El lugar era un discreto chalet situado en el número 404 de Alvarado Street, entonces una zona residencial de Hollywood, y los hechos ocurrieron unos meses después del affaire Thomas-Pickford y de la orgía que el actor Roscoe “Fatty” Arbuckle había organizado en el hotel St. Francis de San Francisco y que culminara en la oscura muerte de la ascendente actriz Virginia Rappe. En aquel chalet, vivía un atildado y elegante director de cine de la Paramount, que decía ser inglés y al que se conocía como un notorio donjuán: William Desmond Taylor. La mañana del 2 de febrero de 1922, Taylor apareció muerto, prolijamente vestido, tan elegantemente como solía hacerlo en vida. Resultó bastante raro que, cuando llegó la policía, el chalet estuviese lleno de gente: ejecutivos de la Paramount, la actriz Mabel Normand, el mayordomo del muerto, todos se apretujan por la casa. Cuatro individuos transportaban extrañas cajas y hasta hubo un médico que aparentemente pasaba por allí y que dio su diagnóstico: muerte natural por hemorragia estomacal.

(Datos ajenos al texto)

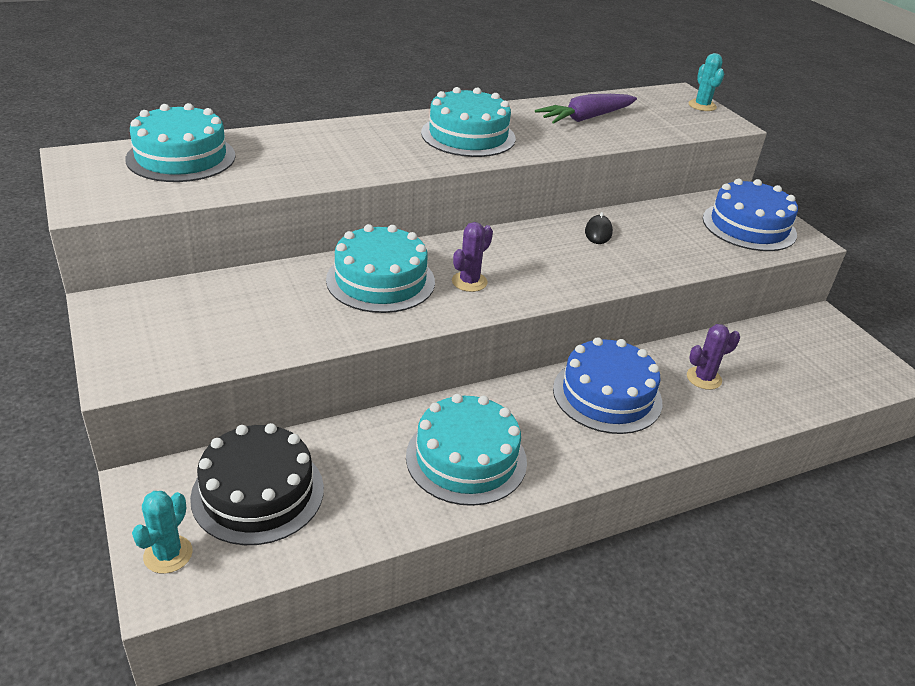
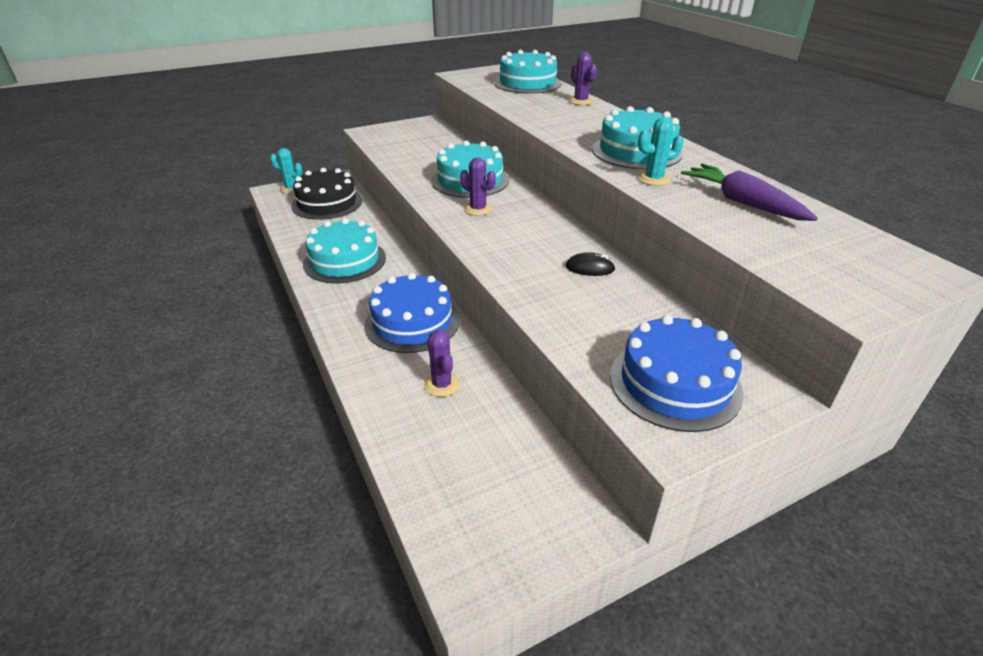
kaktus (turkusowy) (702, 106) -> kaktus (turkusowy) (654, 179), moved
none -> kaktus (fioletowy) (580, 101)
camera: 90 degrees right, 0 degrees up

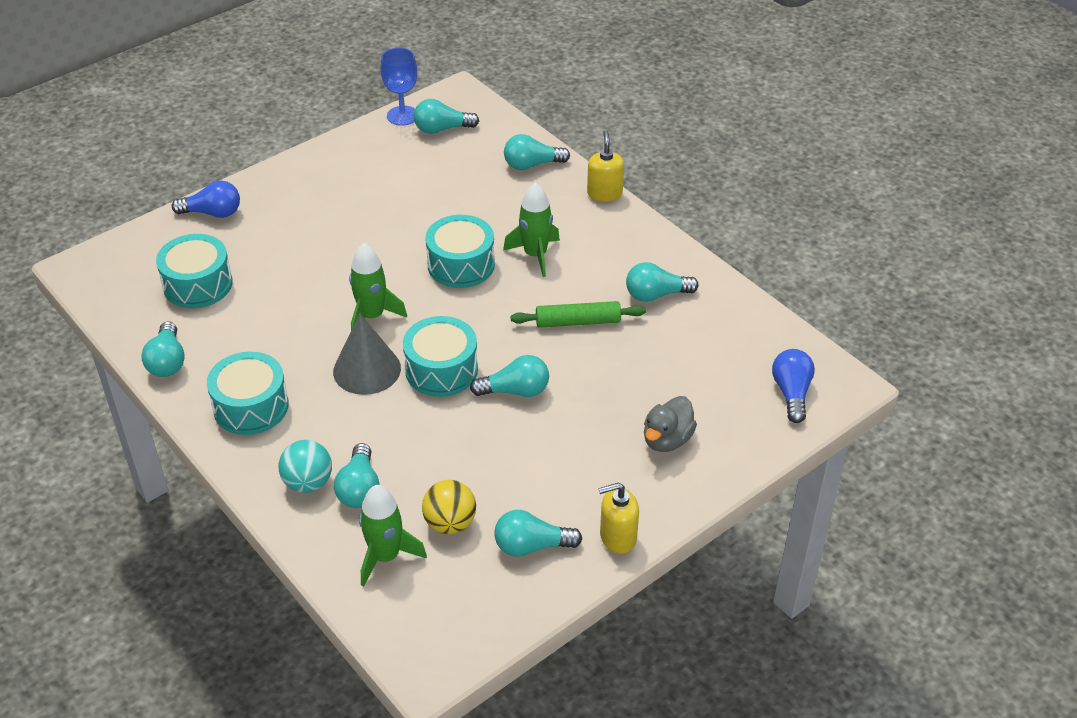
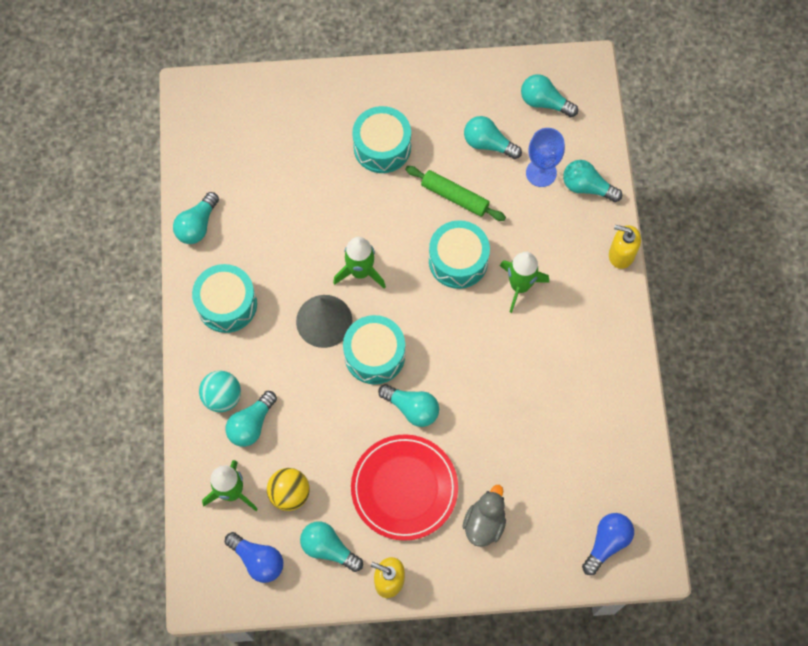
kielich (niebieski) (402, 116) -> kielich (niebieski) (541, 173), moved
dozownik mydła (żółty) (604, 193) -> dozownik mydła (żółty) (621, 254), 105 degrees counterclockwise
żarówka (niebieski) (212, 213) -> żarówka (niebieski) (258, 560), moved
bęben (turkusowy) (198, 284) -> bęben (turkusowy) (382, 147), moved
żarówka (turkusowy) (656, 295) -> żarówka (turkusowy) (488, 144), moved
wałek do ciasta (zielony) (578, 322) -> wałek do ciasta (zielony) (454, 197), moved
kaczka (szary) (667, 440) -> kaczka (szary) (484, 523), 135 degrees clockwise
none -> talerz (czerwony) (404, 488)
camera: 35 degrees right, 25 degrees up

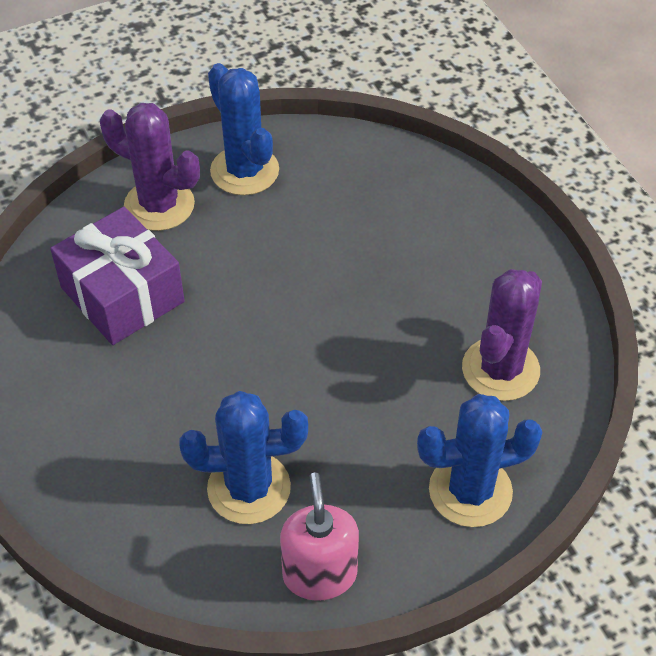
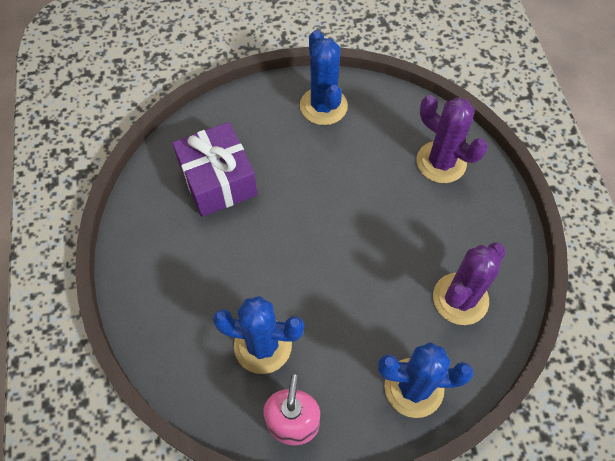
kaktus (fioletowy) (159, 205) -> kaktus (fioletowy) (441, 162), moved
camera: 15 degrees right, 10 degrees up

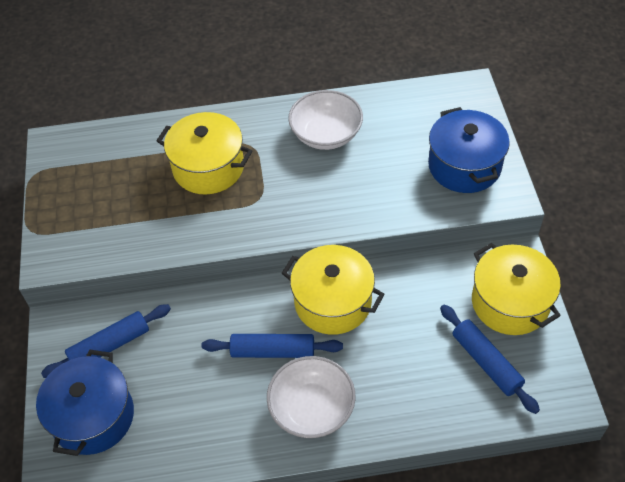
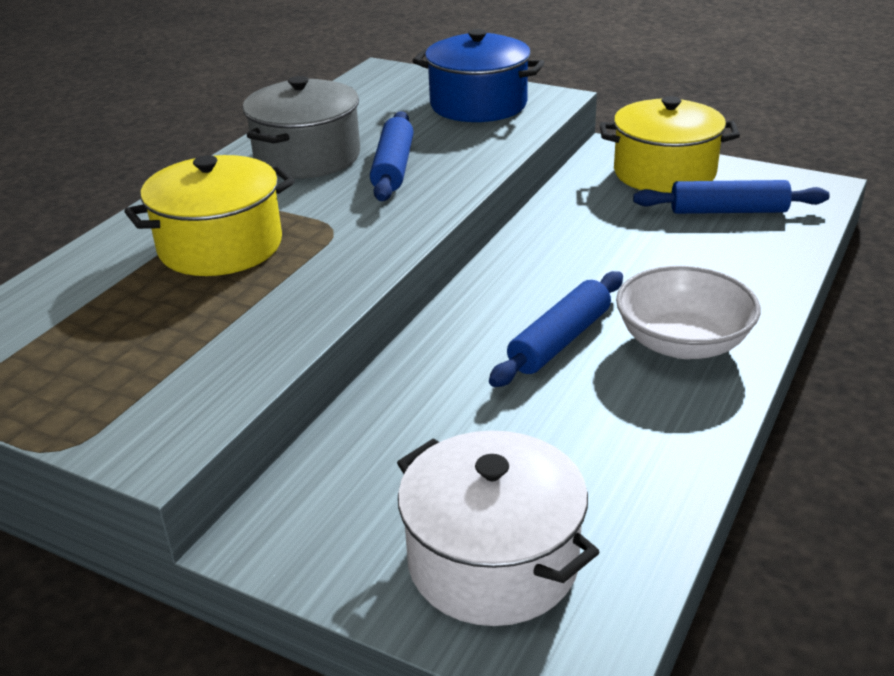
miska (biały) (326, 134) -> garnek (szary) (307, 157)
garnek (żółty) (332, 302) -> none
wałek do ciasta (niebieski) (110, 345) -> wałek do ciasta (niebieski) (393, 167), moved
garnek (niebieski) (93, 416) -> garnek (biały) (493, 561)
camera: 55 degrees left, 20 degrees down

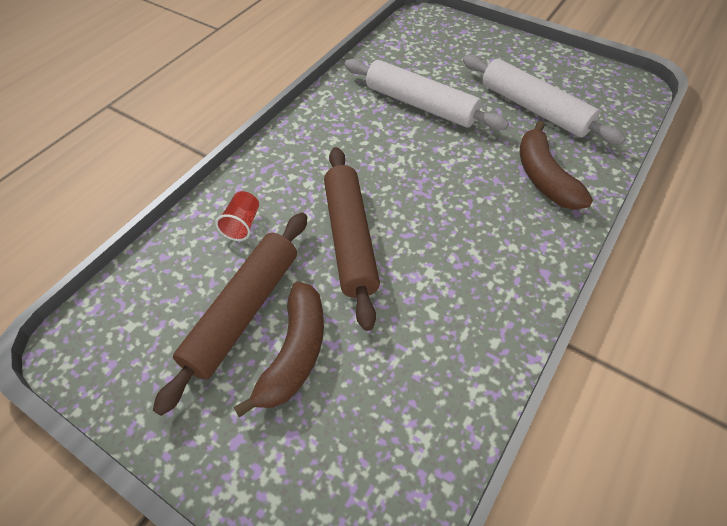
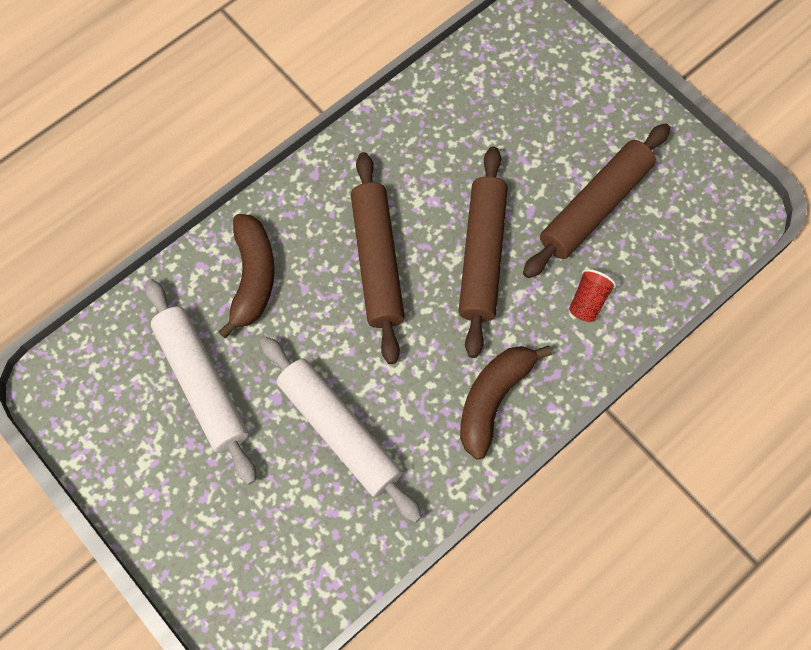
banan (brązowy) (295, 353) -> banan (brązowy) (493, 399), moved
none -> wałek do ciasta (brązowy) (377, 261)
camera: 165 degrees left, 15 degrees up

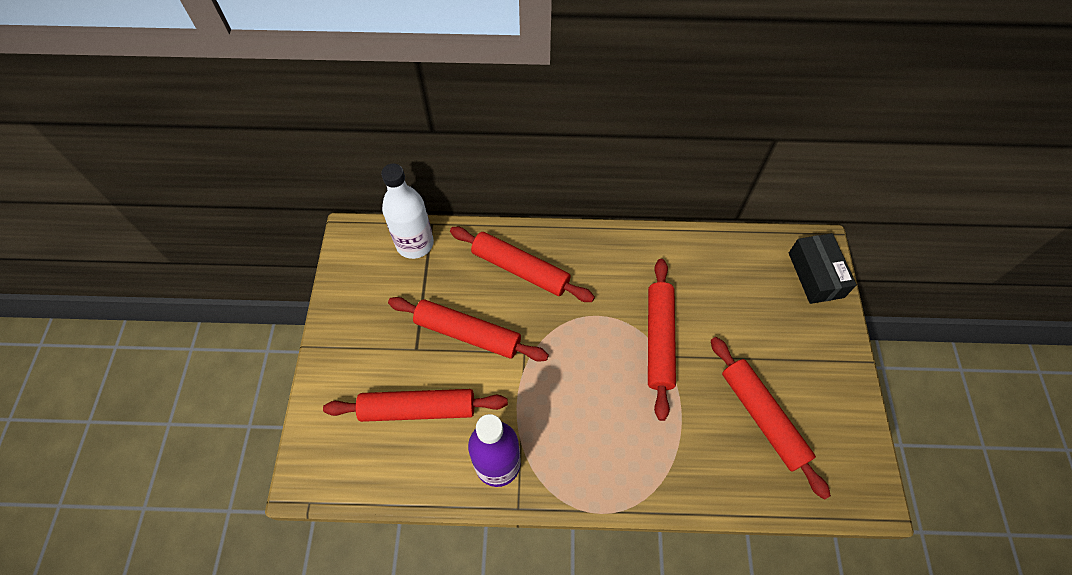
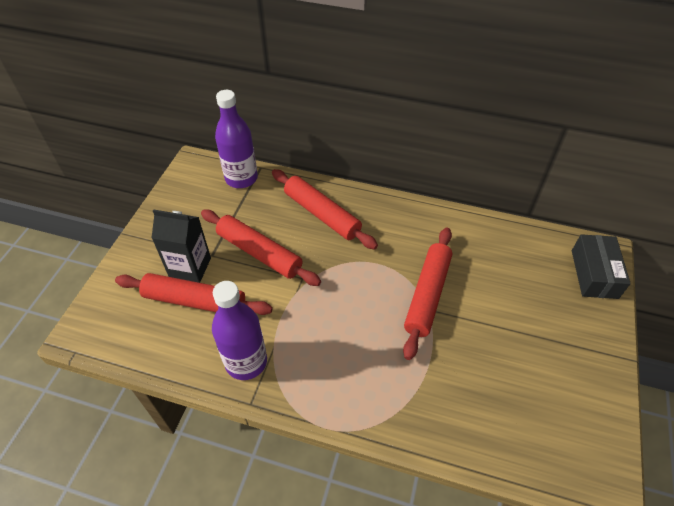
butelka (biały) (415, 244) -> butelka (fioletowy) (241, 178)
wałek do ciasta (czerwony) (762, 417) -> none
none -> karton mleka (czarny) (190, 267)
camera: 15 degrees right, 10 degrees down

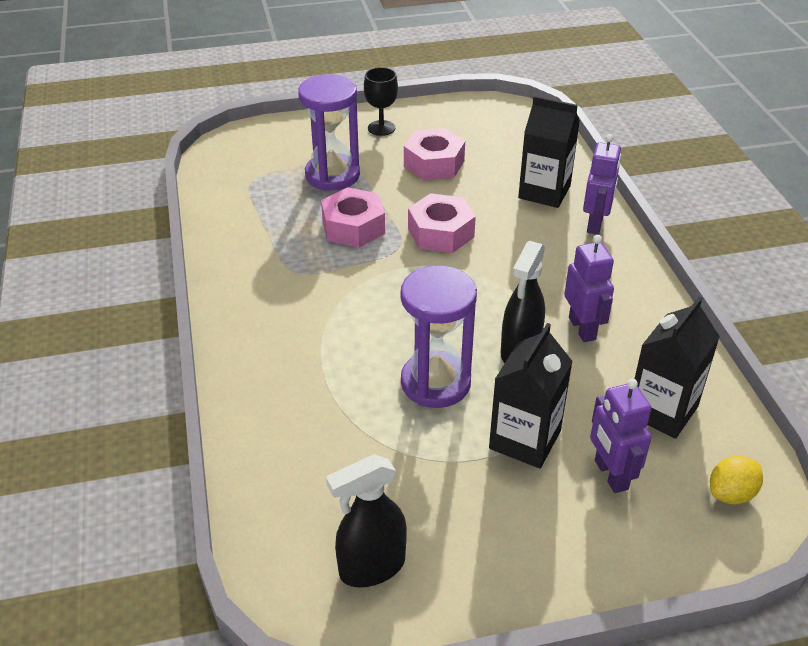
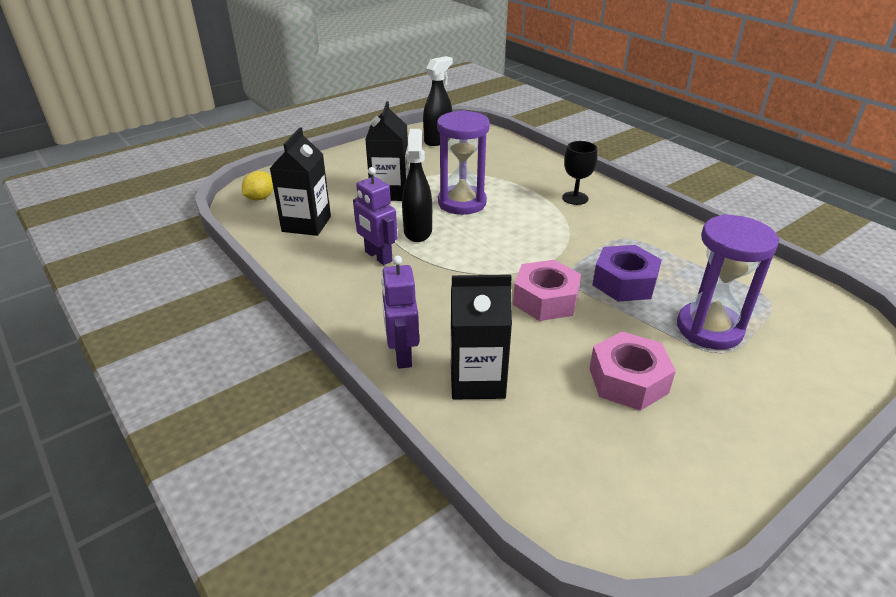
kielich (czarny) (381, 128) -> kielich (czarny) (575, 198), moved
nakrętka (różowy) (353, 227) -> nakrętka (fioletowy) (624, 282)
robot (fioletowy) (610, 475) -> none
camera: 155 degrees right, 5 degrees down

La primera sorpresa ocurrió cuando levantaron el cadáver y apareció un charco de sangre, que manaba indolentemente de un pequeño orificio abierto en su espalda. El director cinematográfico no había muerto de hemorragia, sino de un tiro. Hasta hace pocos años, nunca se supo quién disparó; es más: el sumario sigue abierto. Pero en todo caso, la policía descubrió en el chalet un archivo de cartas de amor, algunas de la Normand -una de sus amantes-, pero también de otras mujeres, y fotos del muerto en actitudes procaces, rodeado de jovencitas inmaduras. Y lo que era aún más misterioso, algunas de las cartas estaban escondidas en una de las botas que llevaba el propio muerto, mientras otras aparecieron en recónditos cajones de los armarios. Por allí apareció también un pequeño ajuar de ropa interior femenina, prendas íntimas que ostentaban siempre las mismas iniciales: M.M.M. No costó mucho trabajo descubrir que las tres M correspondían a Mary Miles Minter, una actriz principiante de la Paramount, menor de edad, cuya madre protagonizaba entonces una tensa negociación con los ejecutivos del estudio para que le aumentasen el sueldo a su hija. Los investigadores se preguntaron entonces si la actriz era su amante secreta y si el difunto era coleccionista de la lencería íntima de sus amantes. Lo concreto es que, de pronto, el médico y el mayordomo desaparecieron sin dejar rastro. La policía identificó más tarde al sirviente como el propio hermano del muerto, un hombre que era buscado por antiguos delitos, pero jamás se supo quién fue el asesino.
A finales de 1966, King Vidor, un director de talento y notable conocedor del Hollywood de aquellos días, ya veterano, rememoró el caso e inició por su cuenta una auténtica investigación para esclarecer la muerte de Taylor. Quería escribir un guión y recurrió a la memoria de sus amigos de la época para que recordasen, más de 40 años después, aquellos días. Investigó archivos policiales, la correspondencia del estudio, los diarios de la época. Al final y con paciencia, llegó a aclarar el caso aunque nunca llegó a rodar película alguna sobre Taylor. Y la razón no fue otra que porque quien lo había matado, en ese entonces todavía vivía y él sabía quién era.
Lo cuenta todo el biógrafo de Vidor, Sidney Kirkpatrick, en una documentada biografía del cineasta que es también un retrato insuperable del Hollywood de comienzos de los años veinte. Taylor era casado, había abandonado a su mujer y a sus hijos y se había ido a California para, entre otras cosas, dar rienda suelta a su homosexualidad. Mabel Normand era su tapadera para frenar las murmuraciones: por aquel entonces y durante mucho tiempo después, para la industria cinematográfica, era más presentable un donjuán que un marica.
La pobre Mary Minter, cuya fama se eclipsó cuando el caso saltó a los diarios, estaba enamorada sin remedio de Taylor y así lo proclamó a los cuatro vientos besando el cadáver del cineasta en el velatorio, ante la atónita mirada de la concurrencia. En cuanto a su lencería, había sido puesta allí por los ejecutivos del estudio para involucrar a la actriz y sacársela literalmente de encima: su madre pedía mucho dinero y el estudio no estaba seguro de la inversión. La última película que llegó a protagonizar Mary Minter se llamó “Los tambores del destino” y la identidad del asesino siguió siendo un misterio.